Fitzpatrick Jesse K, Cohen Beth E, Rosenblatt Andrew, Shaw Richard E, Schiller Nelson B
Department of Medicine, University of California San Francisco, San Francisco, California.
Department of Medicine, University of California San Francisco, San Francisco, California; Department of Medicine, San Francisco Veterans Affairs Medical Center, San Francisco, California.
Am J Cardiol. 2018 Jun 15;121(12):1639-1644. doi: 10.1016/j.amjcard.2018.02.058. Epub 2018 Mar 13.

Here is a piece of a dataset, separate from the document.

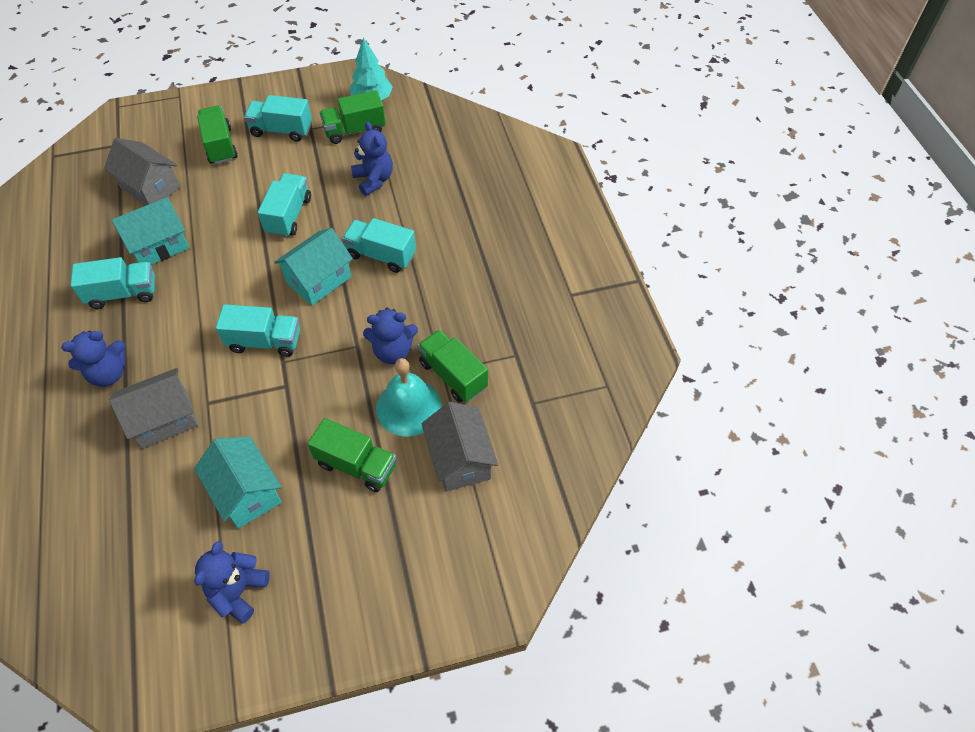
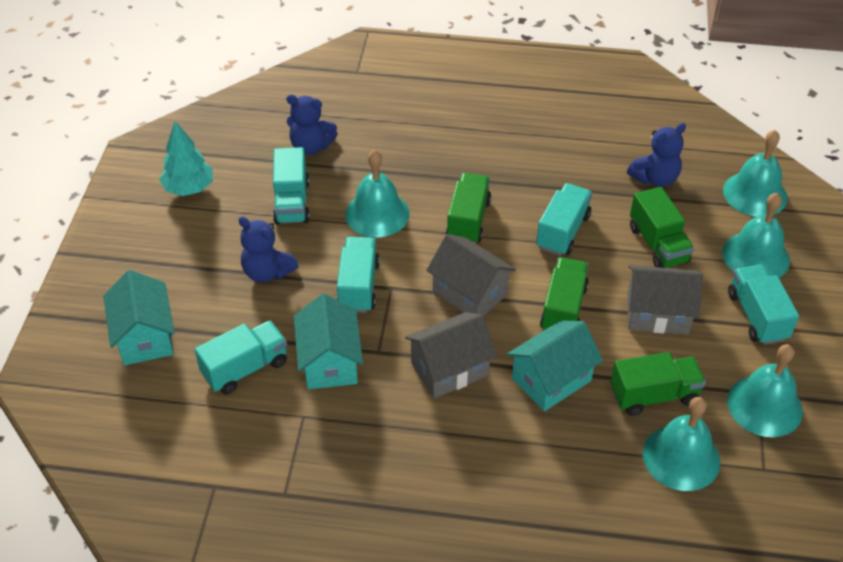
blue teddy bear: [61,331,126,387] [194,541,270,623] [351,122,393,196] [363,308,418,364] = 4 -> [239,216,299,282] [286,95,338,155] [627,123,686,187] = 3
turquoise bell: [376,358,442,437] = 1 -> [345,150,410,237] [643,397,720,491] [722,193,790,278] [723,130,788,217] [727,344,803,437] = 5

Left ventricular (LV) hypertrophy is strongly associated with increased cardiovascular morbidity and mortality. The 2-dimensional LV mass algorithms suffer from measurement variability that can lead to misclassification of patients with LV hypertrophy as normal, or vice versa. Among the 4 echocardiographic measurements required by the 2-dimensional LV mass algorithms, epicardial and endocardial area have the lowest interobserver variation and could be used to corroborate LV mass calculations. We sought cut-off values that are able to discriminate between elevated and normal LV mass based on endocardial or epicardial area alone. Using data from 664 men enrolled in the Mind Your Heart Study, we calculated the correlation of LV mass index with epicardial area and endocardial area. We then used receiver operator characteristic curves to identify epicardial and endocardial area cut-points that could discriminate subjects with normal LV mass and LV hypertrophy. LV mass index was more strongly correlated with epicardial area compared with endocardial area, r = 0.70 versus r = 0.27, respectively. Epicardial area had a significantly higher area under the receiver operator characteristic curve (p <0.001) compared with endocardial area, 0.90 (95% confidence interval 0.86 to 0.93) versus 0.63 (95% confidence interval 0.57 to 0.71). An epicardial area cut-point of ≥38.0 cm corresponded to a sensitivity of 95.0% and specificity of 54.4% for detecting LV hypertrophy. In conclusion, epicardial area showed promise as a method of rapid screening for LV hypertrophy and could be used to validate formal LV mass calculations.
左心室(LV)肥厚与心血管疾病发病率和死亡率的增加密切相关。二维左心室质量算法存在测量变异性,可能导致左心室肥厚患者被误分类为正常,反之亦然。在二维左心室质量算法所需的4项超声心动图测量中,心外膜和心内膜面积的观察者间变异最小,可用于证实左心室质量计算。我们寻求仅基于心内膜或心外膜面积就能区分左心室质量升高和正常的临界值。利用参与“关注你的心脏研究”的664名男性的数据,我们计算了左心室质量指数与心外膜面积和心内膜面积的相关性。然后,我们使用受试者工作特征曲线来确定能够区分左心室质量正常和左心室肥厚受试者的心外膜和心内膜面积切点。与心内膜面积相比,左心室质量指数与心外膜面积的相关性更强,分别为r = 0.70和r = 0.27。与心内膜面积相比,心外膜面积在受试者工作特征曲线下的面积显著更高(p <0.001),分别为0.90(95%置信区间0.86至0.93)和0.63(95%置信区间0.57至0.71)。心外膜面积切点≥38.0 cm时,检测左心室肥厚的敏感性为95.0%,特异性为54.4%。总之,心外膜面积有望成为一种快速筛查左心室肥厚的方法,并可用于验证正式的左心室质量计算。